Harvesting the Grapes - After the decision is made that the grapes in a given vineyard are ripe, they are harvested. Harvesting can be done in multiple ways from traditional hand picking to machine harvesting. When harvesting it is important to ensure that the grapes are healthy and not damaged, while also discarding unripe, rotten or otherwise unfit grapes so that only the best grapes are used in the wine. Most winemakers are meticulous about sorting out only the best looking grape clusters.
Fermentation - The process by which sugar is transformed into alcohol; how grape juice interacts with yeast to become wine. After sorting, grapes are usually either partially or completely de-stemmed. They are then usually pressed (although not always), then are placed in either stainless steel tanks or oak barrels to undergo fermentation. Most of the time the winemaker will add a yeast that is known best for a complete fermentation of the varietal.

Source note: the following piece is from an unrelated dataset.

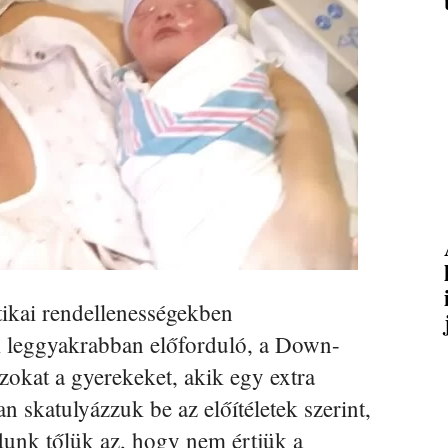
tikai rendellenességekben
 leggyakrabban előforduló, a Down-
okat a gyerekeket, akik egy extra
 skatulyázzuk be az előítéletek szerint,
ódunk tőlük az, hogy nem értjük a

Over several days the yeast will start growing and they will consume the sugar in the grapes, converting it to alcohol (ethanol or ethyl alcohol) and carbon dioxide (which comes out as gas bubbles). During this process the fermenting grapes' temperature is usually controlled somewhat and the grapes on top that rise to the surface are occasionally "punched down". Alternatively, juice from the bottom of the tank is pumped over the top to promote color extraction. Eventually, for dry table wines, all the sugar is converted by the yeast to alcohol and the fermentation slows and eventually stops.
Malolactic Fermentation - A secondary fermentation, often occurring in barrels, whereby harsher malic acid is converted into creamier lactic acid.
Barrel Fermented - A process by which wine (usually white) is fermented in oak barrels rather than in stainless steel tanks; a richer, creamier, oakier style of wine.
Aging - After fermentation most wines undergo some type of aging prior to bottling. For very fresh wines that are meant to be drunk right away, this still can be skipped, but for more serious wines with more depth and complexity, aging helps them develop more complexity, bringing them into a more balanced wine, while also rounding out its finish, leading to a more complete wine. Aging can be done in many ways, the most common probably being aging in oak barrels. The type of oak used, the size of the barrels, the age of the barrels and the amount of charring of the oak can influence the effect this has on flavor tremendously. New oak, with higher char and smaller barrels can all lead a very toasty, oaky aroma and flavor to the wine, while larger, older, and less charred oak barrels just let the wine age without as much oak flavor influence. This is the choice of the winemaker depending on the style their looking for. During the aging process, the winemaker generally tastes the wine occasionally to determine when the wine is ready to bottle.